### GIVEN TASK
Convert the data below into a JSON list of strings, one string per line, skipping any blank lines and leaving out the pictures.

--- Start of MATERIAL SHOWN ---

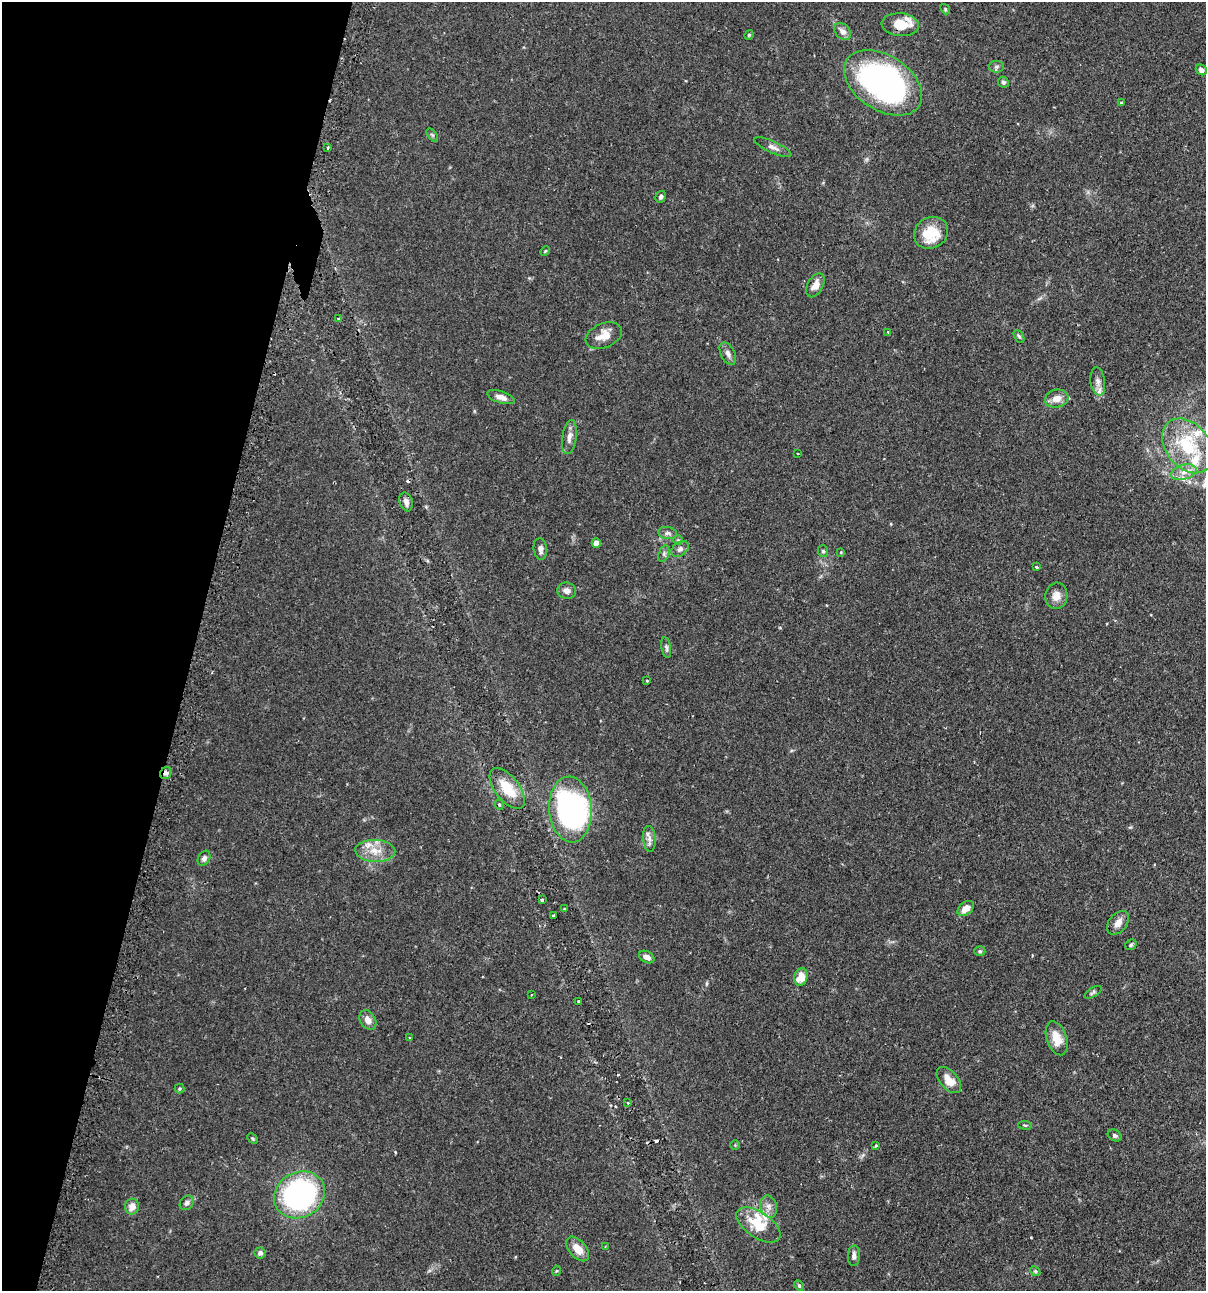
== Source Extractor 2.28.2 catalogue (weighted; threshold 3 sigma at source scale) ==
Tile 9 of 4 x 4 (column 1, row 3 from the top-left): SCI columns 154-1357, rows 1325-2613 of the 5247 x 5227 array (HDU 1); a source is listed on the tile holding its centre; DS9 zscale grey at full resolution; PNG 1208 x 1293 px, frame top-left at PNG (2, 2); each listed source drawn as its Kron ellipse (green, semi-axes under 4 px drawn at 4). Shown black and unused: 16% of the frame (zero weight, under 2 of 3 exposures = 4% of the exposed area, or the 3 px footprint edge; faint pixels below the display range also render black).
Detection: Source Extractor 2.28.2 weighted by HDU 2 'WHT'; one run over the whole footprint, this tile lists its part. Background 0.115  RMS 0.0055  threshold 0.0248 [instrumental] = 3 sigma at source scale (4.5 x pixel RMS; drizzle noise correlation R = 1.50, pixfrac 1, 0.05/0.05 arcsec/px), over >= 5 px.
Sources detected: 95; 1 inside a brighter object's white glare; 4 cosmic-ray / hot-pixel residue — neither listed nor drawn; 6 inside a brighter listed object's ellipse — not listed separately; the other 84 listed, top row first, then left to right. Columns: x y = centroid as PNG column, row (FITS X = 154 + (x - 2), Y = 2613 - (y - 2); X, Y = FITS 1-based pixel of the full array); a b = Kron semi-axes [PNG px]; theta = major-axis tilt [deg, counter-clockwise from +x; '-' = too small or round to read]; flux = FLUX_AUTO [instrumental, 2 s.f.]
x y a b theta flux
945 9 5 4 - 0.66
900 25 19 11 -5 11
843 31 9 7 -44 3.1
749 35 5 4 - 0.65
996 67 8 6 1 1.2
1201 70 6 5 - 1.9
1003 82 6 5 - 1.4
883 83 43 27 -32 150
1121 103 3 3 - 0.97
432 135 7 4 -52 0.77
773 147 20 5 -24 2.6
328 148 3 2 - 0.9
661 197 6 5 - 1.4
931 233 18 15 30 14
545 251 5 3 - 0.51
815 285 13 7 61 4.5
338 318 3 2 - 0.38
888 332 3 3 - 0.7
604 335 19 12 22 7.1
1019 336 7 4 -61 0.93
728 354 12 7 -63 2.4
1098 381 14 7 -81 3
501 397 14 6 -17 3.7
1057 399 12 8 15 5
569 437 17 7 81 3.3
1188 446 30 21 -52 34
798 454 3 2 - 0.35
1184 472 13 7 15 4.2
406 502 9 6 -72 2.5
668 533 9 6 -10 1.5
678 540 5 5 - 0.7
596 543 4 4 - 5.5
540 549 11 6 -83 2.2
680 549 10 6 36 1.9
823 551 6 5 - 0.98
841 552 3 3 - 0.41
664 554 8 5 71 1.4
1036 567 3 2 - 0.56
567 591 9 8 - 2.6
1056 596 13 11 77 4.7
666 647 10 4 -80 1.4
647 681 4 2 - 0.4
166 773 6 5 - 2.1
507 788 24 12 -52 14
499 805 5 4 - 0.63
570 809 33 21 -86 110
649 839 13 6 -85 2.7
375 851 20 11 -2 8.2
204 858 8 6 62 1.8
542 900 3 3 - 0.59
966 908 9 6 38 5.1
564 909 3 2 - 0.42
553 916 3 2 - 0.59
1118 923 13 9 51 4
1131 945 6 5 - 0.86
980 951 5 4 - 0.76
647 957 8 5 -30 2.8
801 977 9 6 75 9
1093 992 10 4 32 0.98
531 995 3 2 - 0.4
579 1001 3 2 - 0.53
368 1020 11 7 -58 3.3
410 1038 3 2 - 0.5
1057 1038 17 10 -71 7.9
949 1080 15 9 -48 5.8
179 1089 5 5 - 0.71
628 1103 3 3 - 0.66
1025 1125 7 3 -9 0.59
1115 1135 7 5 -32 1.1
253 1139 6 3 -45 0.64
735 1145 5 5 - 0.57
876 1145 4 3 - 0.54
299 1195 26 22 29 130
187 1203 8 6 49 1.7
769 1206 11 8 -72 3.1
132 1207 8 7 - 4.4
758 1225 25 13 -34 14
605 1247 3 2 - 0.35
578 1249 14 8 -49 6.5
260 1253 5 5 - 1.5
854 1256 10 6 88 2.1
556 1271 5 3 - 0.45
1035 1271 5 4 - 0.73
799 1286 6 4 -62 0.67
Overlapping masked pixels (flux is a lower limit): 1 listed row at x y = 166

--- End of MATERIAL SHOWN ---

### EXERCISE ANSWER
[
  "== Source Extractor 2.28.2 catalogue (weighted; threshold 3 sigma at source scale) ==",
  "Tile 9 of 4 x 4 (column 1, row 3 from the top-left): SCI columns 154-1357, rows 1325-2613 of the 5247 x 5227 array (HDU 1); a source is listed on the tile holding its centre; DS9 zscale grey at full resolution; PNG 1208 x 1293 px, frame top-left at PNG (2, 2); each listed source drawn as its Kron ellipse (green, semi-axes under 4 px drawn at 4). Shown black and unused: 16% of the frame (zero weight, under 2 of 3 exposures = 4% of the exposed area, or the 3 px footprint edge; faint pixels below the display range also render black).",
  "Detection: Source Extractor 2.28.2 weighted by HDU 2 'WHT'; one run over the whole footprint, this tile lists its part. Background 0.115  RMS 0.0055  threshold 0.0248 [instrumental] = 3 sigma at source scale (4.5 x pixel RMS; drizzle noise correlation R = 1.50, pixfrac 1, 0.05/0.05 arcsec/px), over >= 5 px.",
  "Sources detected: 95; 1 inside a brighter object's white glare; 4 cosmic-ray / hot-pixel residue — neither listed nor drawn; 6 inside a brighter listed object's ellipse — not listed separately; the other 84 listed, top row first, then left to right. Columns: x y = centroid as PNG column, row (FITS X = 154 + (x - 2), Y = 2613 - (y - 2); X, Y = FITS 1-based pixel of the full array); a b = Kron semi-axes [PNG px]; theta = major-axis tilt [deg, counter-clockwise from +x; '-' = too small or round to read]; flux = FLUX_AUTO [instrumental, 2 s.f.]",
  "x y a b theta flux",
  "945 9 5 4 - 0.66",
  "900 25 19 11 -5 11",
  "843 31 9 7 -44 3.1",
  "749 35 5 4 - 0.65",
  "996 67 8 6 1 1.2",
  "1201 70 6 5 - 1.9",
  "1003 82 6 5 - 1.4",
  "883 83 43 27 -32 150",
  "1121 103 3 3 - 0.97",
  "432 135 7 4 -52 0.77",
  "773 147 20 5 -24 2.6",
  "328 148 3 2 - 0.9",
  "661 197 6 5 - 1.4",
  "931 233 18 15 30 14",
  "545 251 5 3 - 0.51",
  "815 285 13 7 61 4.5",
  "338 318 3 2 - 0.38",
  "888 332 3 3 - 0.7",
  "604 335 19 12 22 7.1",
  "1019 336 7 4 -61 0.93",
  "728 354 12 7 -63 2.4",
  "1098 381 14 7 -81 3",
  "501 397 14 6 -17 3.7",
  "1057 399 12 8 15 5",
  "569 437 17 7 81 3.3",
  "1188 446 30 21 -52 34",
  "798 454 3 2 - 0.35",
  "1184 472 13 7 15 4.2",
  "406 502 9 6 -72 2.5",
  "668 533 9 6 -10 1.5",
  "678 540 5 5 - 0.7",
  "596 543 4 4 - 5.5",
  "540 549 11 6 -83 2.2",
  "680 549 10 6 36 1.9",
  "823 551 6 5 - 0.98",
  "841 552 3 3 - 0.41",
  "664 554 8 5 71 1.4",
  "1036 567 3 2 - 0.56",
  "567 591 9 8 - 2.6",
  "1056 596 13 11 77 4.7",
  "666 647 10 4 -80 1.4",
  "647 681 4 2 - 0.4",
  "166 773 6 5 - 2.1",
  "507 788 24 12 -52 14",
  "499 805 5 4 - 0.63",
  "570 809 33 21 -86 110",
  "649 839 13 6 -85 2.7",
  "375 851 20 11 -2 8.2",
  "204 858 8 6 62 1.8",
  "542 900 3 3 - 0.59",
  "966 908 9 6 38 5.1",
  "564 909 3 2 - 0.42",
  "553 916 3 2 - 0.59",
  "1118 923 13 9 51 4",
  "1131 945 6 5 - 0.86",
  "980 951 5 4 - 0.76",
  "647 957 8 5 -30 2.8",
  "801 977 9 6 75 9",
  "1093 992 10 4 32 0.98",
  "531 995 3 2 - 0.4",
  "579 1001 3 2 - 0.53",
  "368 1020 11 7 -58 3.3",
  "410 1038 3 2 - 0.5",
  "1057 1038 17 10 -71 7.9",
  "949 1080 15 9 -48 5.8",
  "179 1089 5 5 - 0.71",
  "628 1103 3 3 - 0.66",
  "1025 1125 7 3 -9 0.59",
  "1115 1135 7 5 -32 1.1",
  "253 1139 6 3 -45 0.64",
  "735 1145 5 5 - 0.57",
  "876 1145 4 3 - 0.54",
  "299 1195 26 22 29 130",
  "187 1203 8 6 49 1.7",
  "769 1206 11 8 -72 3.1",
  "132 1207 8 7 - 4.4",
  "758 1225 25 13 -34 14",
  "605 1247 3 2 - 0.35",
  "578 1249 14 8 -49 6.5",
  "260 1253 5 5 - 1.5",
  "854 1256 10 6 88 2.1",
  "556 1271 5 3 - 0.45",
  "1035 1271 5 4 - 0.73",
  "799 1286 6 4 -62 0.67",
  "Overlapping masked pixels (flux is a lower limit): 1 listed row at x y = 166"
]